NOW ON YOUR OWN.... Make a scatterplot of weight versus desired weight. Describe the relationship between these two variables.
plot( cdc$weight , cdc$wtdesire)
There is a positive relationship between desired weight and weight, with a few potential outliers on top and far right.
Let's consider a new variable: the difference between desired weight (wtdesire) and current weight (weight). Create this new variable by subtracting the two columns in the data frame and assigning them to a new object called wdiff.
wdiff = cdc$wtdesire - cdc$weight
str(wdiff)
## int [1:20000] 0 -10 0 -8 -20 0 -9 -10 -20 -10 ...
What type of data is wdiff? If an observation wdiff is 0, what does this mean about the person's weight and desired weight.

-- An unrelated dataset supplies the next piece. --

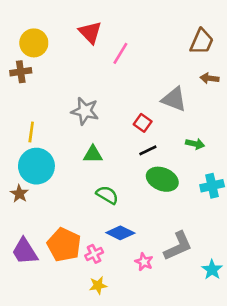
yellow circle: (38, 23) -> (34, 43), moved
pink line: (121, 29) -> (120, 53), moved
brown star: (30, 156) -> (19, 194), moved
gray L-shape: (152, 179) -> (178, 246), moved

wdiff’s data type is discrete as we can see using str() function (integers).
If 0, that means this person’s weight and desired weight are the same.
What if wdiff is positive or negative?
If wdiff is positive, that means this person’s weight is smaller than desired weight.
If negative, then weight larger than desired weight.
Describe the distribution of wdiff in terms of its center, shape, and spread, including any plots you use.
boxplot(wdiff)
summary(wdiff)
## Min. 1st Qu. Median Mean 3rd Qu. Max.
## -300.00 -21.00 -10.00 -14.59 0.00 500.00
hist(wdiff, breaks= 100)
What does this tell us about how people feel about their current weight?
From the summary(wdiff) function and histogram we can see that the center is below 0, skewed to the left, and spread from -300 to 500. From the boxplots we can see that there are a few potential outliers. This indicates that most people feel that their weights are larger than their desired weights.
Using mumerical summaries and a side-by-side box plot, determine if men tend to view their weight differently than women.
menweight = subset(cdc, cdc$gender == "m")
menweight = subset(cdc$wtdesire - cdc$weight, cdc$gender == "m")
womenweight = subset(cdc$wtdesire - cdc$weight, cdc$gender == "f")
summary(menweight)
## Min. 1st Qu. Median Mean 3rd Qu. Max.
## -300.00 -20.00 -5.00 -10.71 0.00 500.00
summary(womenweight)
## Min. 1st Qu. Median Mean 3rd Qu. Max.
## -300.00 -27.00 -10.00 -18.15 0.00 83.00
boxplot(menweight, womenweight)
It seems that females have slightly bigger gaps (differences between their weights and desired weights) than males by looking at the summary (median and mean).
Now it's time to get creative. Find the mean and standard deviation of weight and determine what proportion of the weights are within one standard deviation of the mean.
mycount = subset(cdc$weight, cdc$weight > (mean(cdc$weight)-sd(cdc$weight)) &
cdc$weight < (mean(cdc$weight)+sd(cdc$weight)))
length(mycount) / nrow(cdc)
## [1] 0.7076
70.76% of the weights are within one standard deviation of the mean.